Task prompt –
Your copy of the entries must be exact, and it must not include the pictures.

[Records to use]

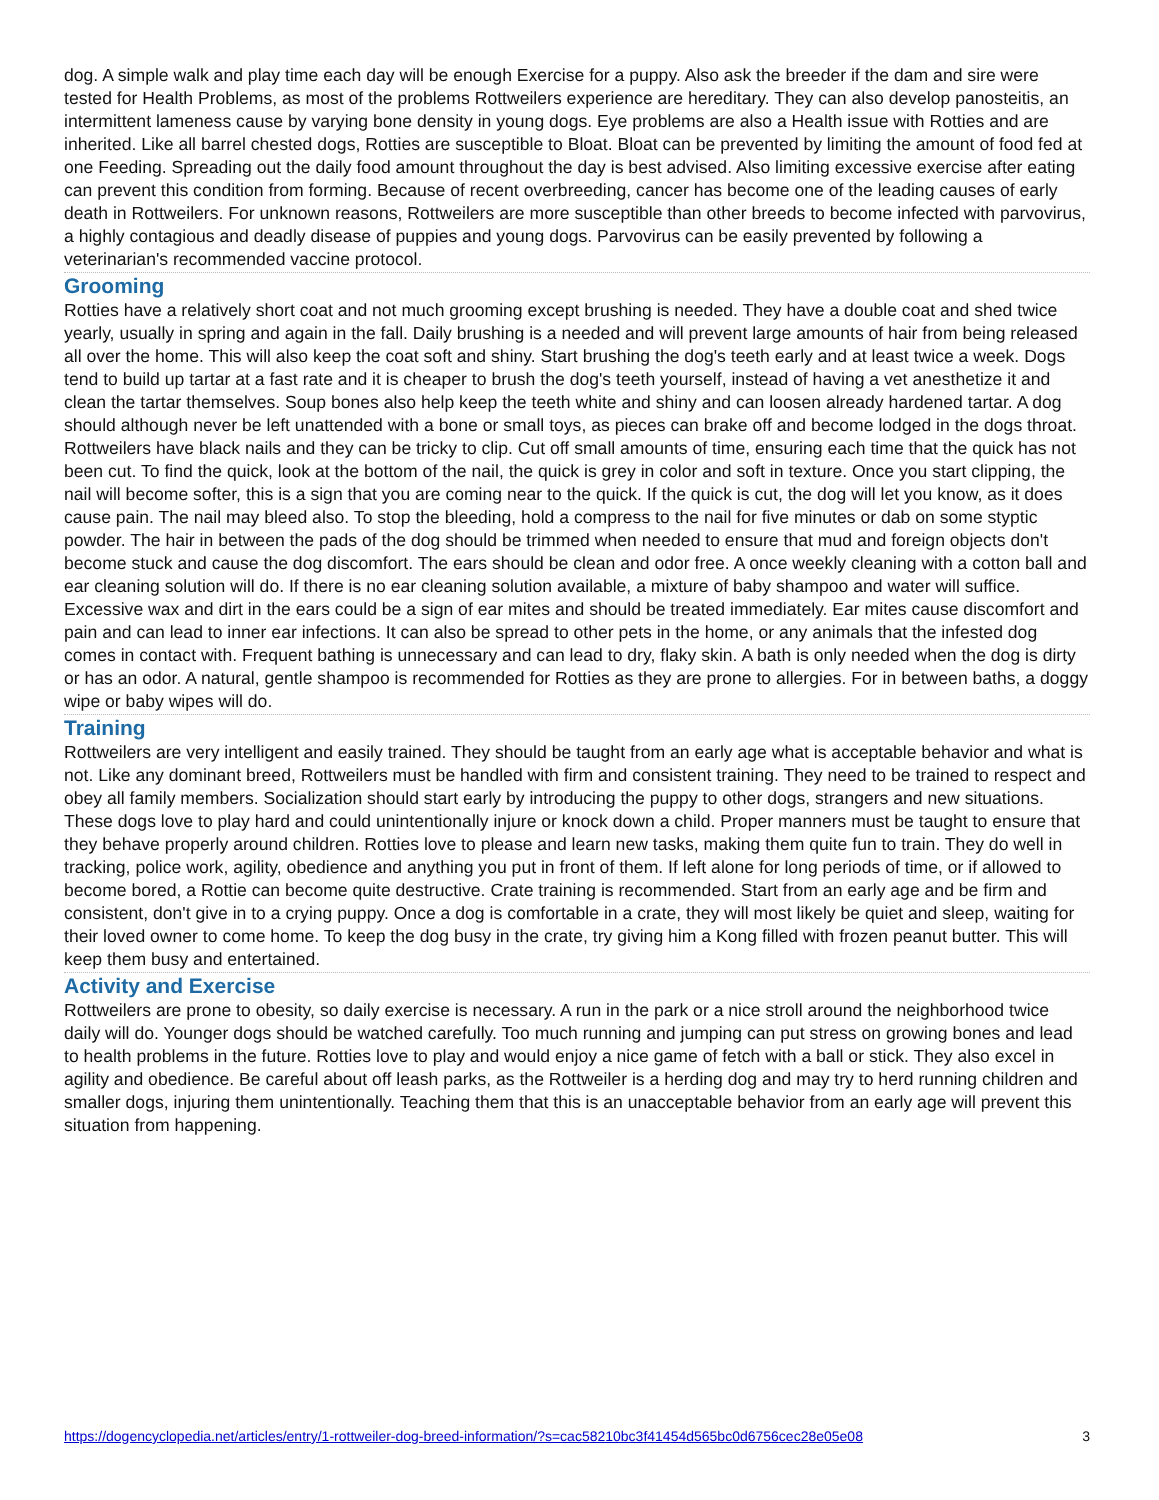dog. A simple walk and play time each day will be enough Exercise for a puppy. Also ask the breeder if the dam and sire were tested for Health Problems, as most of the problems Rottweilers experience are hereditary. They can also develop panosteitis, an intermittent lameness cause by varying bone density in young dogs. Eye problems are also a Health issue with Rotties and are inherited. Like all barrel chested dogs, Rotties are susceptible to Bloat. Bloat can be prevented by limiting the amount of food fed at one Feeding. Spreading out the daily food amount throughout the day is best advised. Also limiting excessive exercise after eating can prevent this condition from forming. Because of recent overbreeding, cancer has become one of the leading causes of early death in Rottweilers. For unknown reasons, Rottweilers are more susceptible than other breeds to become infected with parvovirus, a highly contagious and deadly disease of puppies and young dogs. Parvovirus can be easily prevented by following a veterinarian's recommended vaccine protocol.
Grooming
Rotties have a relatively short coat and not much grooming except brushing is needed. They have a double coat and shed twice yearly, usually in spring and again in the fall. Daily brushing is a needed and will prevent large amounts of hair from being released all over the home. This will also keep the coat soft and shiny. Start brushing the dog's teeth early and at least twice a week. Dogs tend to build up tartar at a fast rate and it is cheaper to brush the dog's teeth yourself, instead of having a vet anesthetize it and clean the tartar themselves. Soup bones also help keep the teeth white and shiny and can loosen already hardened tartar. A dog should although never be left unattended with a bone or small toys, as pieces can brake off and become lodged in the dogs throat. Rottweilers have black nails and they can be tricky to clip. Cut off small amounts of time, ensuring each time that the quick has not been cut. To find the quick, look at the bottom of the nail, the quick is grey in color and soft in texture. Once you start clipping, the nail will become softer, this is a sign that you are coming near to the quick. If the quick is cut, the dog will let you know, as it does cause pain. The nail may bleed also. To stop the bleeding, hold a compress to the nail for five minutes or dab on some styptic powder. The hair in between the pads of the dog should be trimmed when needed to ensure that mud and foreign objects don't become stuck and cause the dog discomfort. The ears should be clean and odor free. A once weekly cleaning with a cotton ball and ear cleaning solution will do. If there is no ear cleaning solution available, a mixture of baby shampoo and water will suffice. Excessive wax and dirt in the ears could be a sign of ear mites and should be treated immediately. Ear mites cause discomfort and pain and can lead to inner ear infections. It can also be spread to other pets in the home, or any animals that the infested dog comes in contact with. Frequent bathing is unnecessary and can lead to dry, flaky skin. A bath is only needed when the dog is dirty or has an odor. A natural, gentle shampoo is recommended for Rotties as they are prone to allergies. For in between baths, a doggy wipe or baby wipes will do.
Training
Rottweilers are very intelligent and easily trained. They should be taught from an early age what is acceptable behavior and what is not. Like any dominant breed, Rottweilers must be handled with firm and consistent training. They need to be trained to respect and obey all family members. Socialization should start early by introducing the puppy to other dogs, strangers and new situations. These dogs love to play hard and could unintentionally injure or knock down a child. Proper manners must be taught to ensure that they behave properly around children. Rotties love to please and learn new tasks, making them quite fun to train. They do well in tracking, police work, agility, obedience and anything you put in front of them. If left alone for long periods of time, or if allowed to become bored, a Rottie can become quite destructive. Crate training is recommended. Start from an early age and be firm and consistent, don't give in to a crying puppy. Once a dog is comfortable in a crate, they will most likely be quiet and sleep, waiting for their loved owner to come home. To keep the dog busy in the crate, try giving him a Kong filled with frozen peanut butter. This will keep them busy and entertained.
Activity and Exercise
Rottweilers are prone to obesity, so daily exercise is necessary. A run in the park or a nice stroll around the neighborhood twice daily will do. Younger dogs should be watched carefully. Too much running and jumping can put stress on growing bones and lead to health problems in the future. Rotties love to play and would enjoy a nice game of fetch with a ball or stick. They also excel in agility and obedience. Be careful about off leash parks, as the Rottweiler is a herding dog and may try to herd running children and smaller dogs, injuring them unintentionally. Teaching them that this is an unacceptable behavior from an early age will prevent this situation from happening.
https://dogencyclopedia.net/articles/entry/1-rottweiler-dog-breed-information/?s=cac58210bc3f41454d565bc0d6756cec28e05e08 3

[/Records to use]

Task response –
dog. A simple walk and play time each day will be enough Exercise for a puppy. Also ask the breeder if the dam and sire were tested for Health Problems, as most of the problems Rottweilers experience are hereditary. They can also develop panosteitis, an intermittent lameness cause by varying bone density in young dogs. Eye problems are also a Health issue with Rotties and are inherited. Like all barrel chested dogs, Rotties are susceptible to Bloat. Bloat can be prevented by limiting the amount of food fed at one Feeding. Spreading out the daily food amount throughout the day is best advised. Also limiting excessive exercise after eating can prevent this condition from forming. Because of recent overbreeding, cancer has become one of the leading causes of early death in Rottweilers. For unknown reasons, Rottweilers are more susceptible than other breeds to become infected with parvovirus, a highly contagious and deadly disease of puppies and young dogs. Parvovirus can be easily prevented by following a veterinarian's recommended vaccine protocol.
Grooming
Rotties have a relatively short coat and not much grooming except brushing is needed. They have a double coat and shed twice yearly, usually in spring and again in the fall. Daily brushing is a needed and will prevent large amounts of hair from being released all over the home. This will also keep the coat soft and shiny. Start brushing the dog's teeth early and at least twice a week. Dogs tend to build up tartar at a fast rate and it is cheaper to brush the dog's teeth yourself, instead of having a vet anesthetize it and clean the tartar themselves. Soup bones also help keep the teeth white and shiny and can loosen already hardened tartar. A dog should although never be left unattended with a bone or small toys, as pieces can brake off and become lodged in the dogs throat. Rottweilers have black nails and they can be tricky to clip. Cut off small amounts of time, ensuring each time that the quick has not been cut. To find the quick, look at the bottom of the nail, the quick is grey in color and soft in texture. Once you start clipping, the nail will become softer, this is a sign that you are coming near to the quick. If the quick is cut, the dog will let you know, as it does cause pain. The nail may bleed also. To stop the bleeding, hold a compress to the nail for five minutes or dab on some styptic powder. The hair in between the pads of the dog should be trimmed when needed to ensure that mud and foreign objects don't become stuck and cause the dog discomfort. The ears should be clean and odor free. A once weekly cleaning with a cotton ball and ear cleaning solution will do. If there is no ear cleaning solution available, a mixture of baby shampoo and water will suffice. Excessive wax and dirt in the ears could be a sign of ear mites and should be treated immediately. Ear mites cause discomfort and pain and can lead to inner ear infections. It can also be spread to other pets in the home, or any animals that the infested dog comes in contact with. Frequent bathing is unnecessary and can lead to dry, flaky skin. A bath is only needed when the dog is dirty or has an odor. A natural, gentle shampoo is recommended for Rotties as they are prone to allergies. For in between baths, a doggy wipe or baby wipes will do.
Training
Rottweilers are very intelligent and easily trained. They should be taught from an early age what is acceptable behavior and what is not. Like any dominant breed, Rottweilers must be handled with firm and consistent training. They need to be trained to respect and obey all family members. Socialization should start early by introducing the puppy to other dogs, strangers and new situations. These dogs love to play hard and could unintentionally injure or knock down a child. Proper manners must be taught to ensure that they behave properly around children. Rotties love to please and learn new tasks, making them quite fun to train. They do well in tracking, police work, agility, obedience and anything you put in front of them. If left alone for long periods of time, or if allowed to become bored, a Rottie can become quite destructive. Crate training is recommended. Start from an early age and be firm and consistent, don't give in to a crying puppy. Once a dog is comfortable in a crate, they will most likely be quiet and sleep, waiting for their loved owner to come home. To keep the dog busy in the crate, try giving him a Kong filled with frozen peanut butter. This will keep them busy and entertained.
Activity and Exercise
Rottweilers are prone to obesity, so daily exercise is necessary. A run in the park or a nice stroll around the neighborhood twice daily will do. Younger dogs should be watched carefully. Too much running and jumping can put stress on growing bones and lead to health problems in the future. Rotties love to play and would enjoy a nice game of fetch with a ball or stick. They also excel in agility and obedience. Be careful about off leash parks, as the Rottweiler is a herding dog and may try to herd running children and smaller dogs, injuring them unintentionally. Teaching them that this is an unacceptable behavior from an early age will prevent this situation from happening.
https://dogencyclopedia.net/articles/entry/1-rottweiler-dog-breed-information/?s=cac58210bc3f41454d565bc0d6756cec28e05e08 3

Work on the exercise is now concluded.